Other key topics noted align with the SEC exam, enforcement and rulemaking priorities, including:

  • conflicts of interest (33%);
  • fee calculation and billing/expenses (28%);
  • private funds regulation (26%);
  • digital assets (22%);
  • insider trading (18%);
  • valuation (17%); and
  • electronic communications surveillance (17%).

No survey respondents reported material compliance violations related to business continuity plans (BCP) and the pandemic, which the IAA notes is evidence of strong compliance programs. 

With respect to the breakdown of employees teleworking, the findings suggest that the industry is more remote than expected, with only 13% of respondents having fully returned to the office. Nearly three-quarters of firms (73%) had some or all personnel working from home. 

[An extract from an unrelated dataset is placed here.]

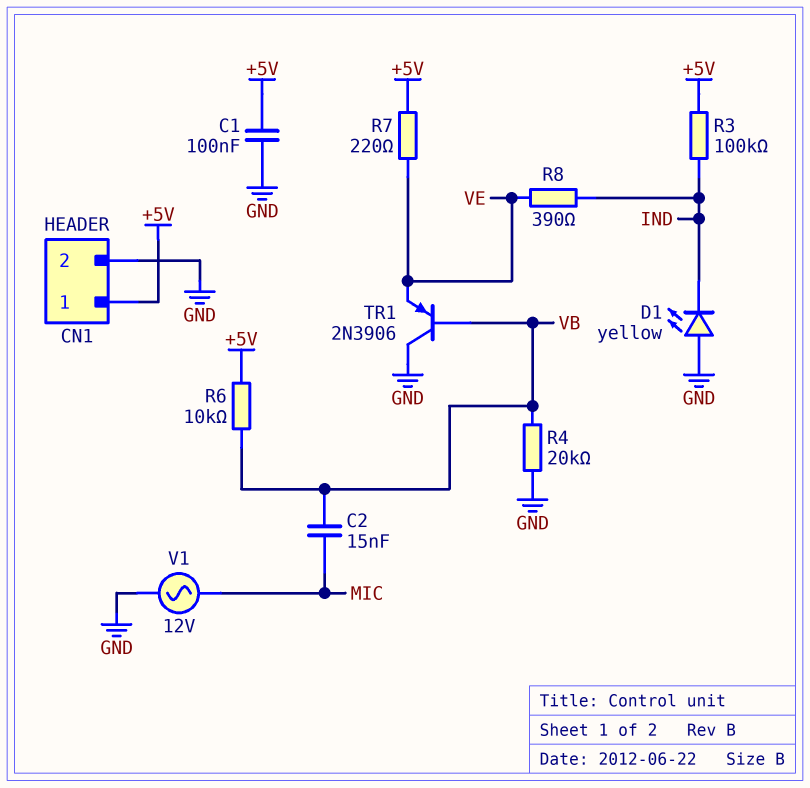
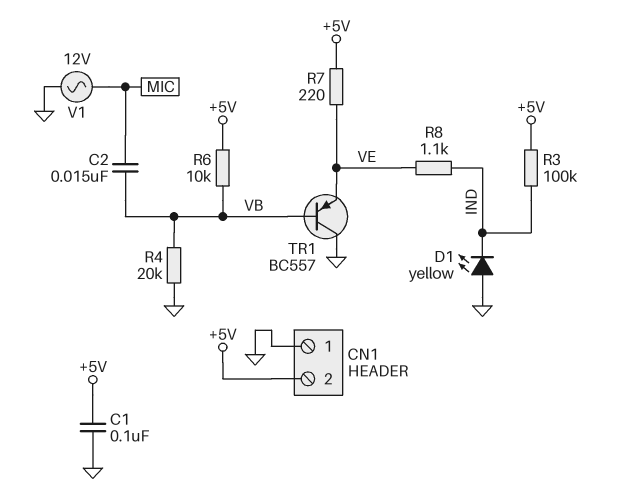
CN1 pin 1: +5V -> GND
CN1 pin 2: GND -> +5V
R8: 390 (IND, VE) -> 1.1k (IND, VE)
TR1: PNP 2N3906 (B VB, C GND, E VE) -> PNP BC557 (B VB, C GND, E VE)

The findings in the survey are based on the responses from compliance professionals at 425 investment adviser firms. All firm sizes were represented, with 21% of respondents managing less than $1 billion in assets, 41% managing $1 billion to $10 billion, and 37% managing more than $10 billion. Nearly half (42%) of responding firms reported having between 11 and 50 employees, which the IAA notes is consistent with industry data showing that most investment advisers are small- to mid-sized businesses. 

Services provided by responding firms spanned the full range of client types, including retail individuals with a typical account size of $1 million or less (35% of respondents), private funds (60%), ERISA assets/pension consultants (45%), institutional clients (58%) and high net worth individuals (56%).